次の記述(a)〜(c)がそれぞれ本文の内容と一致するかを「はい」か「いいえ」で判定し、判断の決め手となる本文の語句を正確に引用してください。
(a) 筆者は芦名星さんを「仮面ライダー響鬼」の姫役で知った。
(b) 筆者は芦名星さんの出演する芝居を一人で観に行った。
(c) 筆者はサムソン宮本氏の死去を妹から知らされた。

本文
⟨

女優の芦名星ちゃんが亡くなりました。


もう10年以上前の、「仮面ライダー響鬼」の姫役で知って以来、テレビで姿を見ては「頑張ってるなぁ」と目を細めるような、そんな女優さんでした。

「星ちゃんが出るよ」と言って友人達とお芝居を観に行ったこともありますが、実際に見る星ちゃんは神々しいほどに綺麗で、ただ姿を見ているだけで幸せになる気がしました。

そんな女優さんの突然の訃報。
本当に残念でなりません。

芸能界のことは全くわかりませんが、繊細な人には辛い世界なのかもしれませんね。





それともう一人、サムソン宮本氏が亡くなっていたことを妹に教えてもらいました。

多分、ほとんどの方にとって知らない名前だと思いますが、私がボラの時にちょいちょい口にしている
「無理しない、ケガしない、明日も仕事」

⟩

データ抜粋
⟨

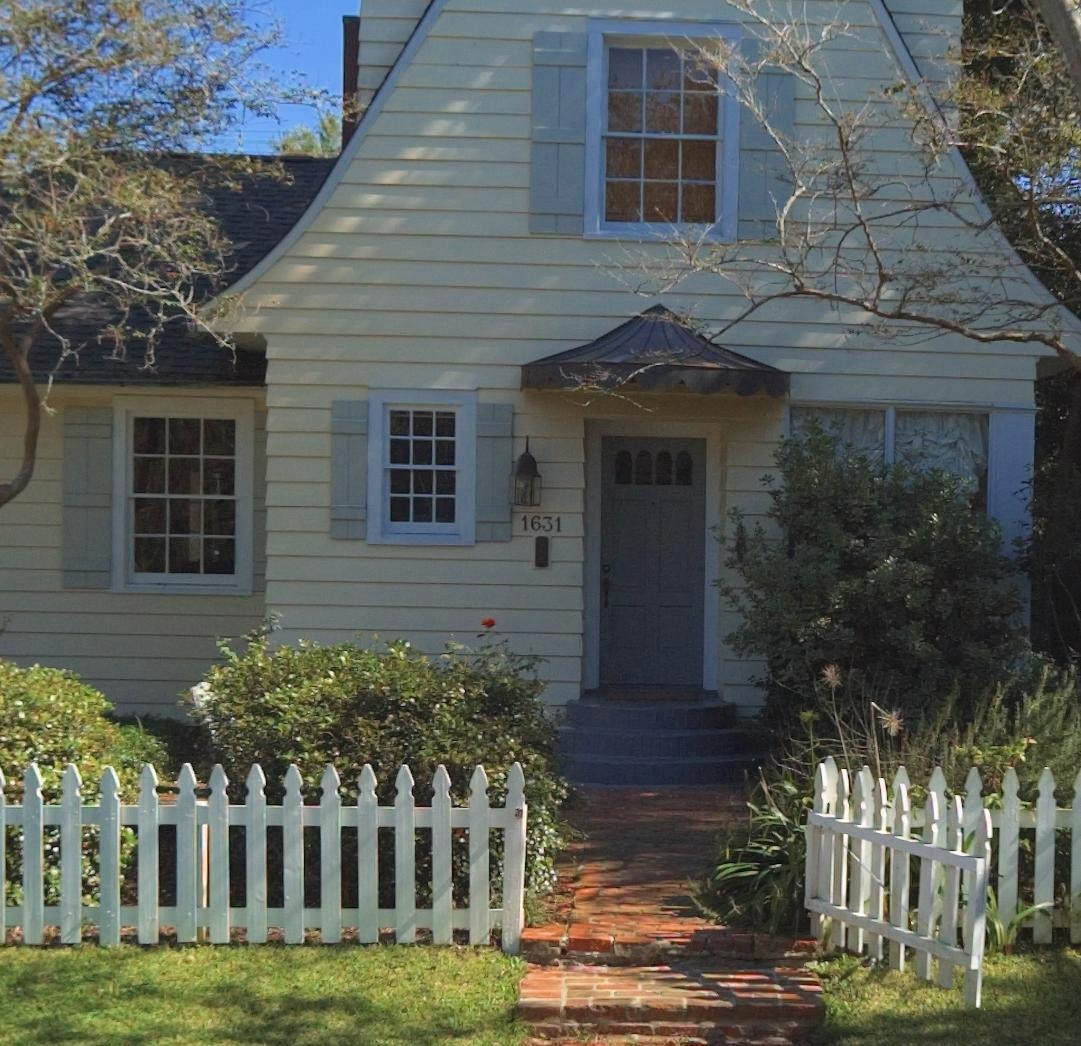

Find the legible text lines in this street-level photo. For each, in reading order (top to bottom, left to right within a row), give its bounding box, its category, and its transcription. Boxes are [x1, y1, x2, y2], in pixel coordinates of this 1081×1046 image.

⟩

解答
(a) はい。『「仮面ライダー響鬼」の姫役で知って以来』
(b) いいえ。「友人達とお芝居を観に行ったこともあります」
(c) はい。「サムソン宮本氏が亡くなっていたことを妹に教えてもらいました」